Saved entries
=-=-=
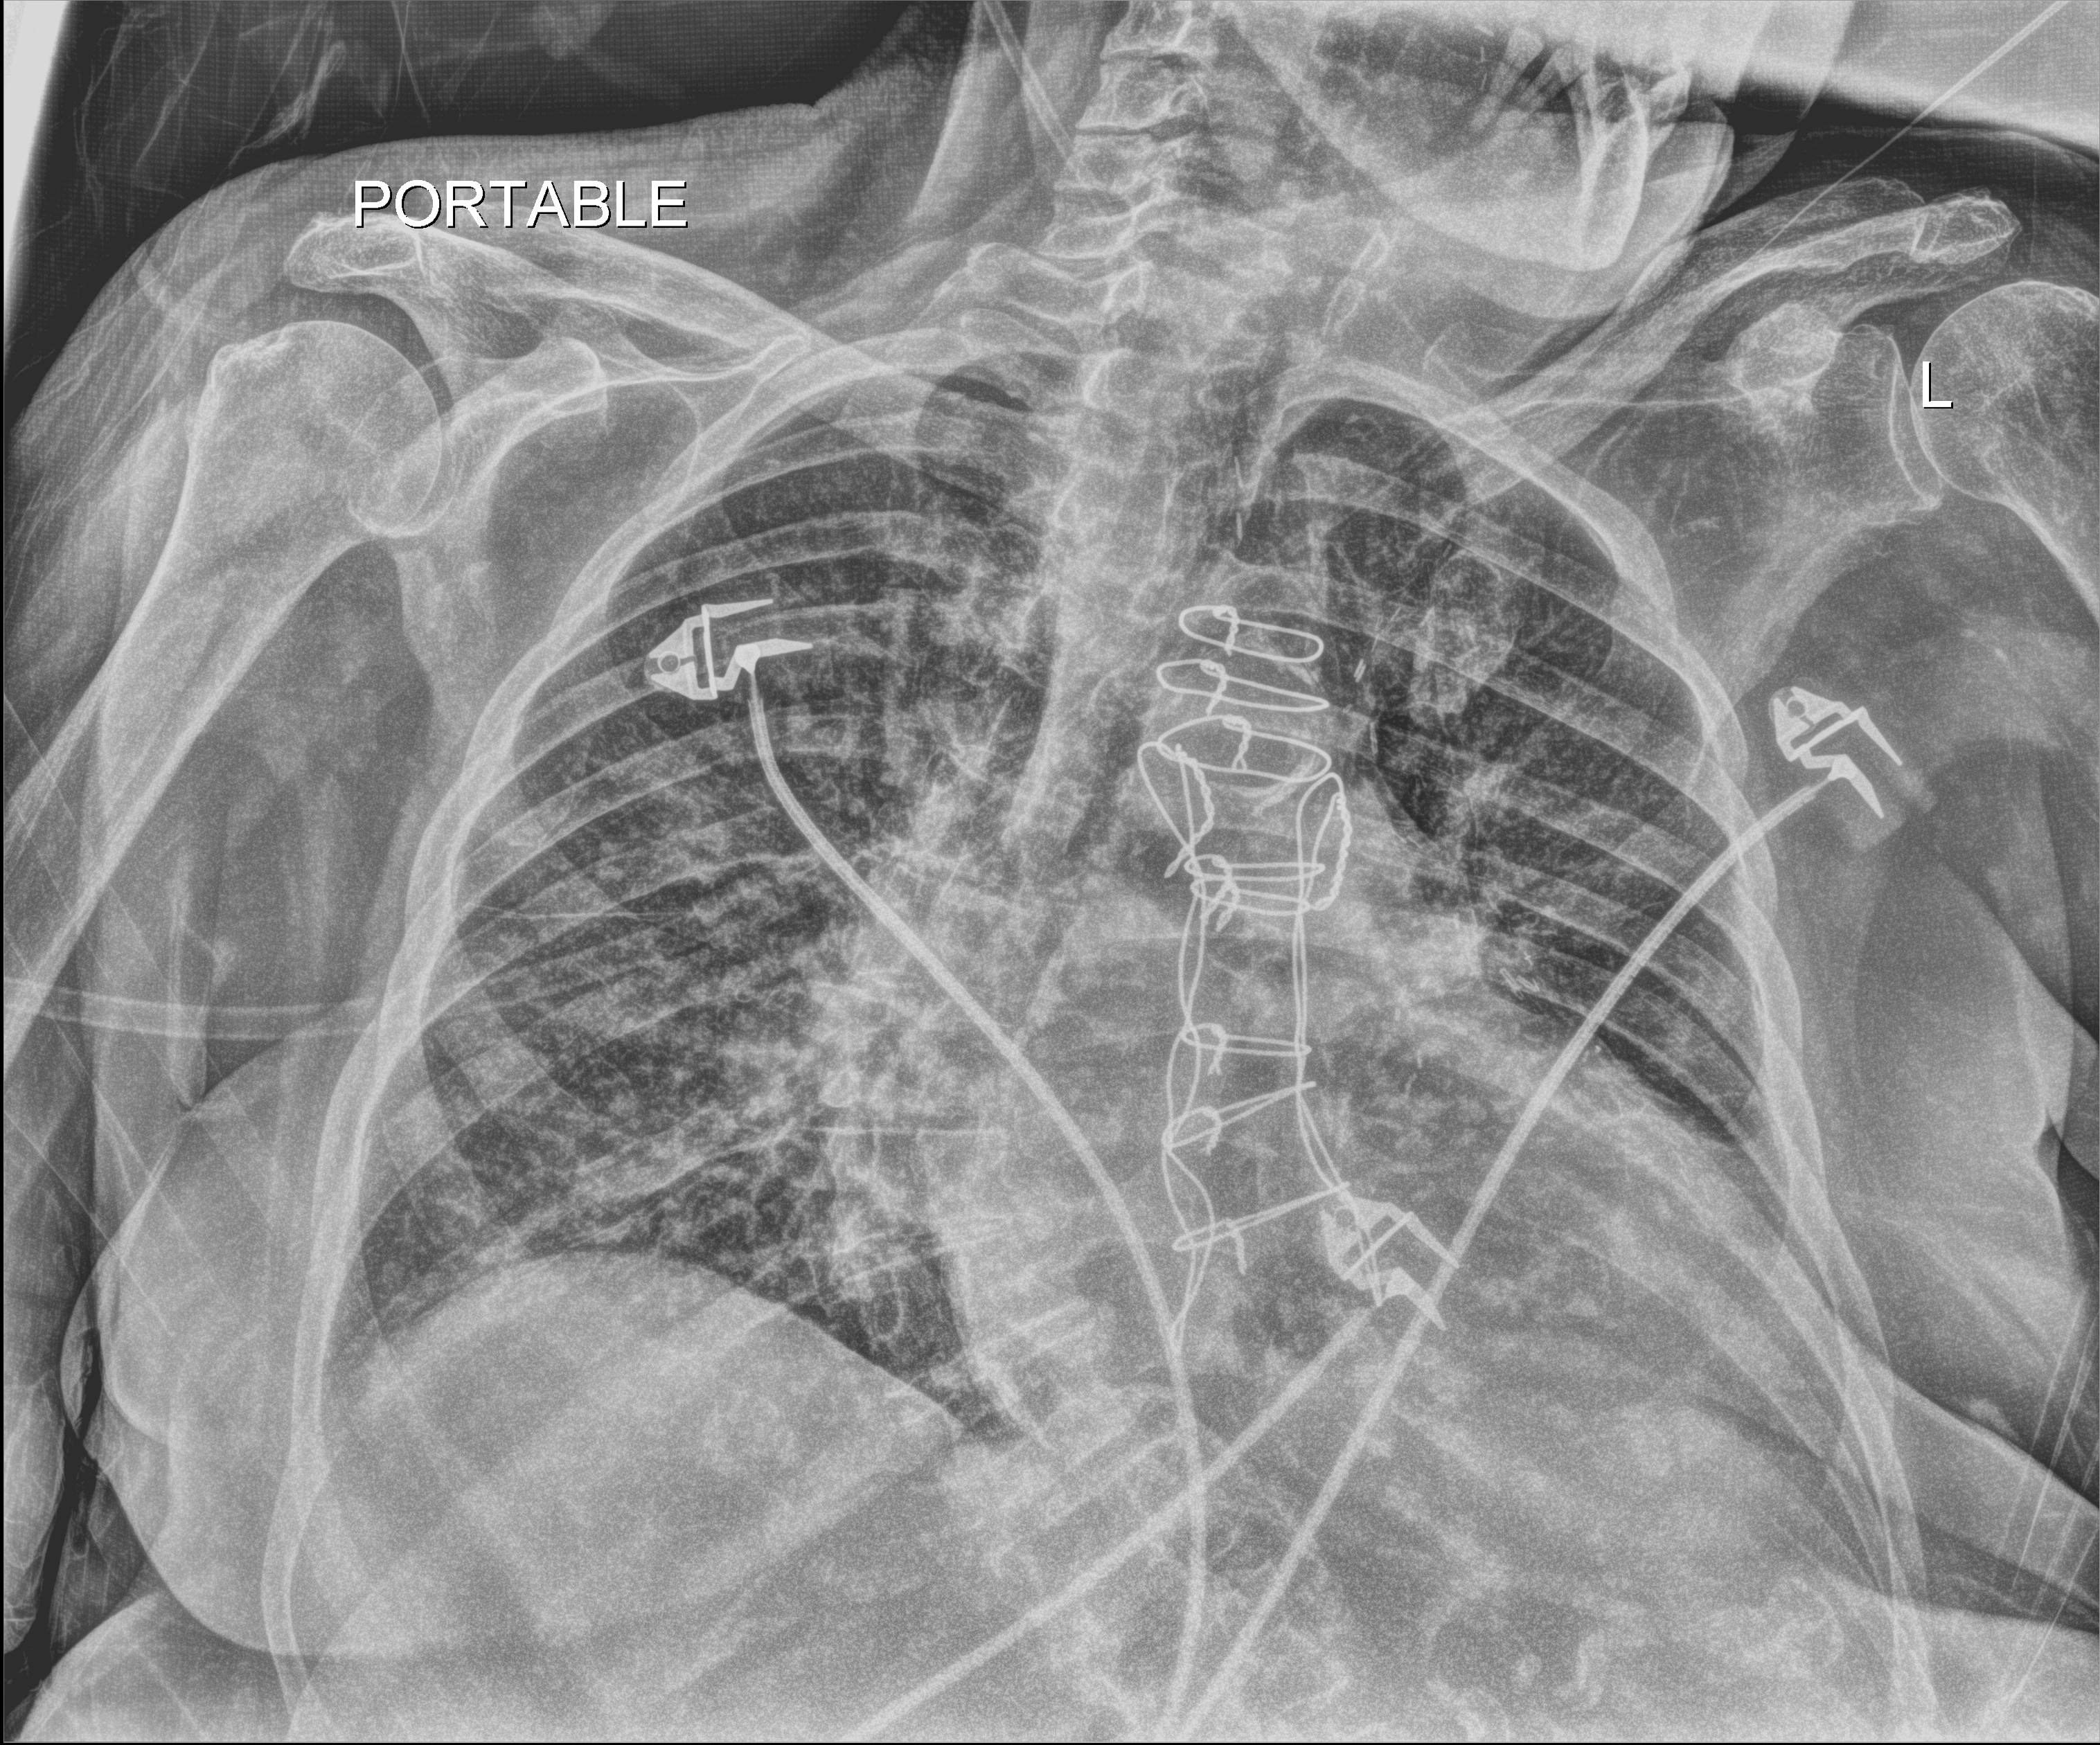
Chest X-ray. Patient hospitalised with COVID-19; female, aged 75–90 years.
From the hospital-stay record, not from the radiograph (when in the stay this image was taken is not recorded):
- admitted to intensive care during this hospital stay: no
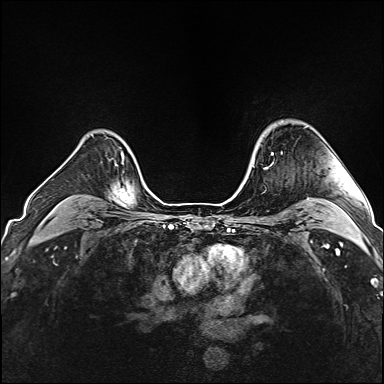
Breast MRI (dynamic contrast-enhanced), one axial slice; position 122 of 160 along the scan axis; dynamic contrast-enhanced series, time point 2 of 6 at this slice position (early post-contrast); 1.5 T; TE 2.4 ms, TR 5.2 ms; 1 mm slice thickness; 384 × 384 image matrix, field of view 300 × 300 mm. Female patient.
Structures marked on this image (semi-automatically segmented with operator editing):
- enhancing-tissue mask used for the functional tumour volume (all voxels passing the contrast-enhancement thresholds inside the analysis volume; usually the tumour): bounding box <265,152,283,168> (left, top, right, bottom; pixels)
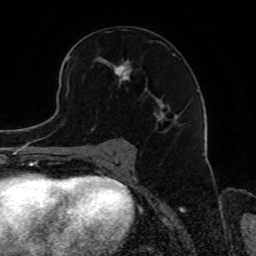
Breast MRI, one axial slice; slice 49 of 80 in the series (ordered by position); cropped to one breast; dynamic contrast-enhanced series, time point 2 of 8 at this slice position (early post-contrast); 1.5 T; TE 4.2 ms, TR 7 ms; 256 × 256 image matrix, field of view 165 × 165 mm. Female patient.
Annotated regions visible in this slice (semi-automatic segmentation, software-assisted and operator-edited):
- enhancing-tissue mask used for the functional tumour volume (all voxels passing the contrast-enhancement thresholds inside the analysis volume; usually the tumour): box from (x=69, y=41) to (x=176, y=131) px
=-=-=
Show all lines above containing "thresholds".

> _RESULT BELOW_
- enhancing-tissue mask used for the functional tumour volume (all voxels passing the contrast-enhancement thresholds inside the analysis volume; usually the tumour): bounding box <265,152,283,168> (left, top, right, bottom; pixels)
- enhancing-tissue mask used for the functional tumour volume (all voxels passing the contrast-enhancement thresholds inside the analysis volume; usually the tumour): box from (x=69, y=41) to (x=176, y=131) px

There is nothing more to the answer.